Bab 15 : Welcome Home, Feli

17 5 0
                                    

[Edited]

BAB 15
[Welcome Home, Feli]

Sepulang dari Desa Panen Sari, usai dibantu berkemas oleh Awan juga yang lainnya--kecuali tim 4 dan Arzy yang harus kembali ke kantor segera--barang milik Feli yang hanya dibungkus oleh sebuah duffle bag pun siap dibawa pulang.

Sesampainya di rumah, Awan segera menyalakan lampu rumah. Ruangan yang semulanya gelap, kini telah sepenuhnya terang.

Awan melangkah duluan, meletakkan duffle bag yang isinya tidak terlalu padat--karena pada dasarnya, Feli hanya membawa pakaian miliknya sendiri, dan sengaja tidak membawa barang yang lain karena sejatinya, barang-barang di rumahnya tidak ada yang berarti, selain pakaiannya. Tentu, juga dengan alasan kalau rumah itu masih miliknya, tepatnya, rumah sepeninggal orang yang mengasuhnya. Jadi Feli tidak berminat mengosongkan rumah itu--lalu segera melepas topi oranye yang dikenakannya ke sofa.

Sejenak ia bergeming, lalu berbalik. Hanya untuk mengamati sosok gadis kecil yang tampak sedang menatap dirinya dengan sorot polos tersebut.

“Masuk,” ujar Awan.

Mendengar perintah itu, Feli pun mulai melangkah, dengan langkahnya yang terlihat pincang.

Awan yang tidak tega melihat itu lantas berkata, “Mau kubantu?” dengan nada menawarkan, setengah tidak ikhlas, di dalam hati.

Feli sampai di depan Awan. Mata bulatnya menatap laki-laki itu tanpa emosi.

“Aku nggak punya kamar buat kamu. Jadi kamu…” Tidur di sofa aja. Awan mengedar, membuka pintu kamarnya yang super hancur berantakan dengan perkakas yang tidak tahu lagi di mana letak semulanya. Awan mengusak rambutnya seraya mendesis.

“Aku bisa tidur di sofa, Kak,” ujar Feli dengan suara polosnya yang semakin membuat rasa bersalah Awan semakin besar.
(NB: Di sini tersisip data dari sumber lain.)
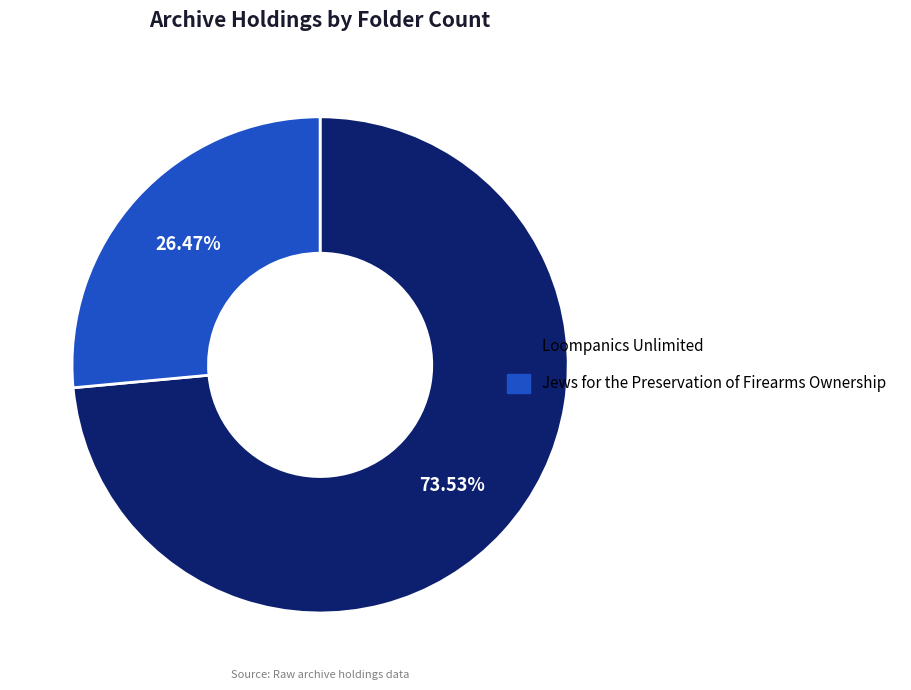

What is the total percentage of Loompanics Unlimited and Jews for the Preservation of Firearms Ownership?

100.0%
“Ah. Jangan!” Nada laki-laki Maharaja itu naik sedikit, hanya sedikit. Agak terdengar frustrasi, mungkin? “Kamu tidur di kamar aja. Biar aku yang di sofa.”

Feli bergeming lama, menatap Awan tanpa berkedip. Setelahnya, ia pun berkata, “Makasih, Kak.” Lalu melenggang masuk ke dalam kamar.

Awan yang melihat isi kamarnya seperti layaknya terkena tabrakan kapal Titanic sontak saja segera membereskan baju-bajunya yang tergeletak di mana-mana. Entah di atas meja, lemari, atau bahkan di atas cermin sekalipun.

Ia geser tumpukan-tumpukan baju-baju yang rata-rata kaos itu dengan kakinya, serta tidak lupa meraih kaos-kaosnya yang bergelantungan di teralis jendela.

“Ini belum kulaundry. Nggak ada waktu. Jadi kamu tidur dulu di sofa selama satu malam, besok baru aku bersih-bersih,” jelas Awan seraya melempar baju-bajunya ke dalam keranjang besar.

Hatchim!

Dan tiba-tiba, Feli bersin. Tatapannya jatuh pada Awan yang tampak kalang kabut menjejali baju-bajunya ke dalam keranjang supaya muat--meskipun pada faktanya tidak akan pernah muat.

“Bau, ya?” tanya Awan, suaranya terdengar frustrasi bukan main. Bahkan wajahnya sekarang sudah semrawut, yang membuat siapa pun akan langsung tidak enak hati menatapnya.

Ia semprotkan parfum ke segala penjuru ruangan, membuat ruangan yang semulanya apek menjadi wangi.

“Udah wangi, kan?” tanya Awan lagi. Ia dorong dua keranjang berisi bajunya ke sudut ruangan.

“Wangi…” jawab Feli. Ia duduk di sudut kasur. Sementara kedua tangannya meraba-raba permukaan sprai dengan perlahan.

“Aku mau mandi dulu. Kalo kamu mau makan, bilang aja. Nanti kubeliin. Soalnya aku nggak pernah masak.”